I have shared my life with you readers for many years — both the good and the bad times. You have shared your dreams, sorrows, and victories with me and that is what makes us “home folks.”
Once a writer remarked, “I never report the sick and the dead — I only report the good things.” I wish things were always bright and beautiful, but you and I know that is not true in this life. If I were writing for the New York Times, I may be more scholarly and sophisticated. I am neither. I was native-born in Walker County, and if anyone knows our people and our history, I do. I have spent most of my adult life researching and writing about our early settlers, the coal-mining towns, the rise and fall of the coalmines, and the search for industry for our county. I want to see large plants that will employ our people so they can stay home to make their living.
I was talking to friend Floyd Guthrie (one of our best genealogists) that I was ( shhhh!) getting old and unable to go into the areas to interview at any and all times. His reply was “Rehash some of your good stories of the past for a while.” I have collected county history that would last a long time for writing but it would not keep up with current happenings. We have many bright, young reporters that can keep the daily news going.
Barnes and Nobles Company is interested in reprinting my book, SOUTHERN HOMESPUN. They also would like to do my folk games and folk songs book. I have yet to download their contract, which they sent, and talk to a lawyer. The days and years go by and many things do not get done. That, too, is a sign of “you know what.”
At least I haven’t started wearing mini skirts and trying to be a teeny-bopper. Although, I have threatened to have cosmetic surgery on my ugly, chopped-up knee so I can wear a bikini this summer. Sure! You know that is true. When you tell a fib with your fingers crossed, it doesn’t count as fibbing. Did you know that?
I was a school- teacher for years and I always loved the children’s reactions to certain well-known phrases. I never cease to be amazed at their simple, power-filled responses.
I am including “Proverbs – According to the Experts”
( For the benefit of those who have forgotten the original, I am adding them at the end )
Answers are as given to an elementary school-teacher:
1. As you make your bed, so shall you… mess it up. (sleep in it. lay on it).
2. Better be safe than…punch a 5th grader. (sorry).
3. Strike while the… bug is close. (fire is hot).
4. It’s always darkest before…daylight saving time. (the dawn).
5. You can lead a horse to water, but…how? (you can’t make him drink).

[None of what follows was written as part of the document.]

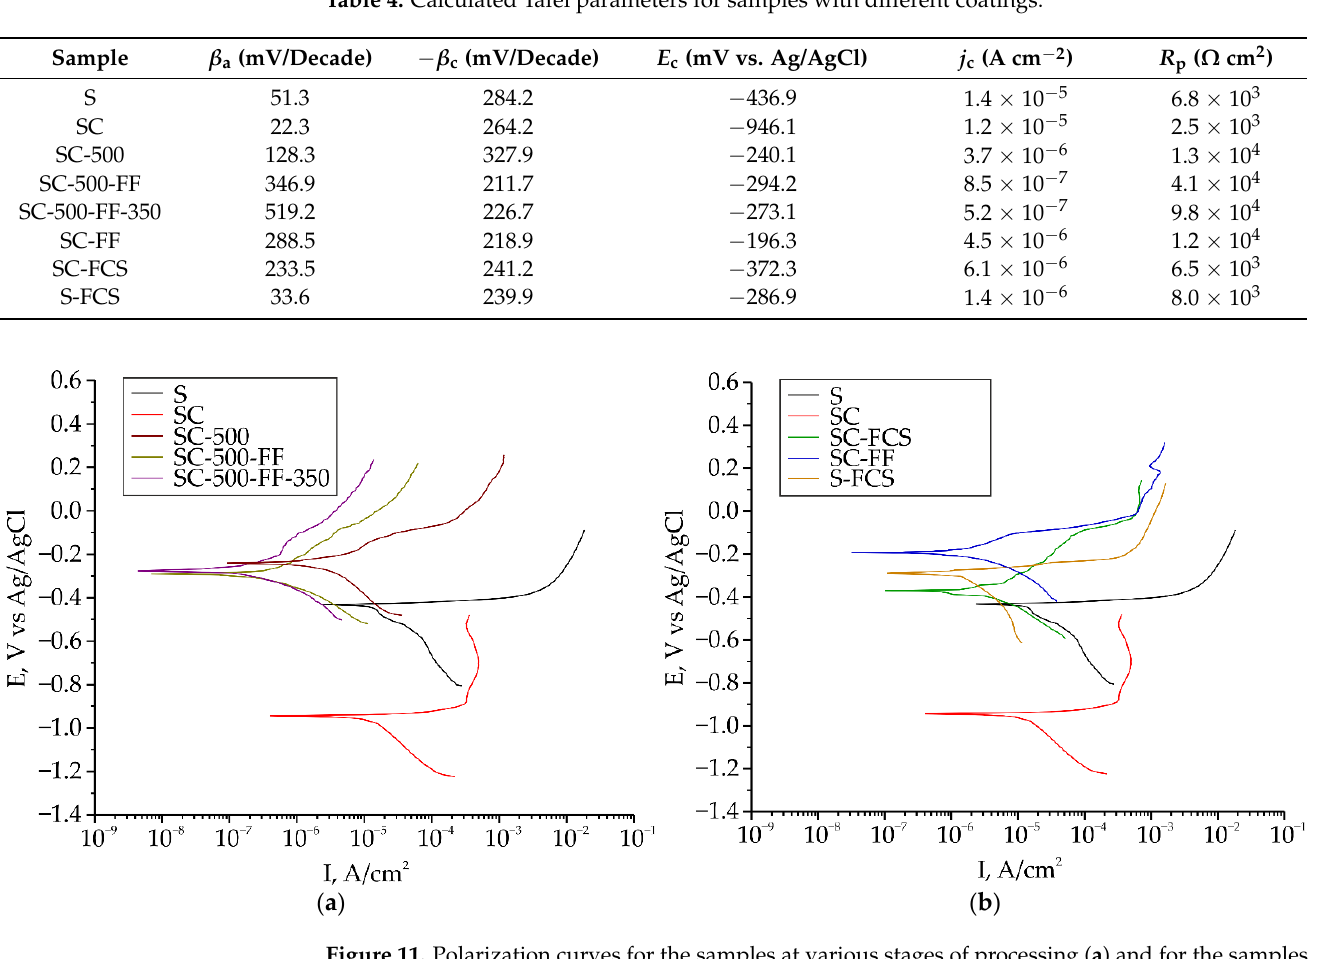
Figure 11. Polarization curves for the samples at various stages of processing ( a ) and for the samples at different types of SPTFE deposition ( b ). Table 4. Calculated Tafel parameters for samples with different coatings.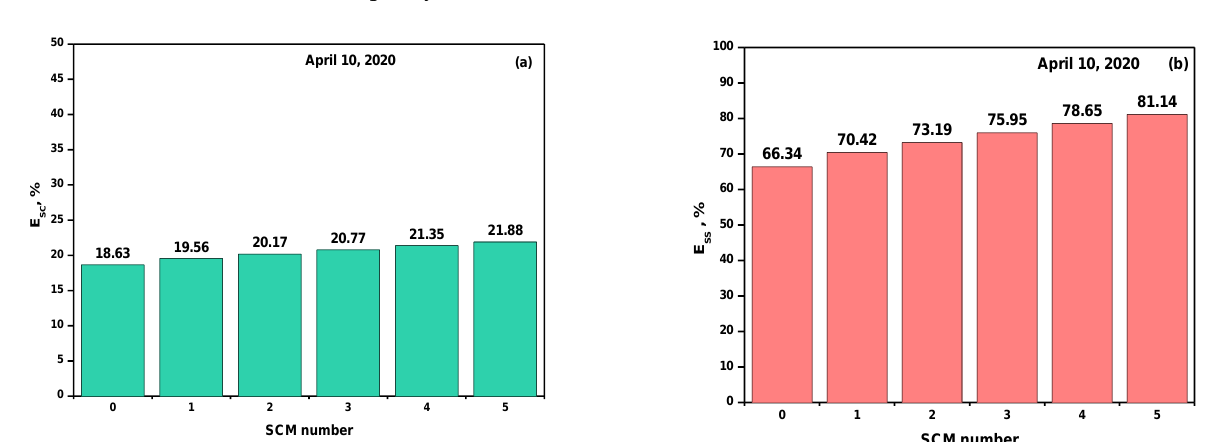
Figure 9. E SC percentage ( a ) and E SS percentage ( b ) for the sunny day of 10 April 2020.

6. Don’t bite the hand that…looks dirty. (feeds you).
7. No news is…impossible. (good news).
8. A miss is as good as a…mister. (a mile).
9. If you lie down with dogs…you’ll stink in the morning. (wake up with fleas).
10. An idle mind is…the best way to relax. (the devil’s workshop).
You know earlier, I called a lie a fib. It just seems to sound a little nicer. Well, a church recently got a lesson on the subject.
A minister told his congregation, “Next week I plan to preach about the sin of lying. To help you understand my sermon, I want you to read Mark 17.”
The following Sunday, as he prepared to deliver his sermon, the minister asked for a show of hands. He wanted to know how many had read Mark 17.
Every hand went up. The minister smiled and said, “Mark has only 16 chapters. I will now proceed with my sermon on the sin of lying.” (OUCH!!!!!)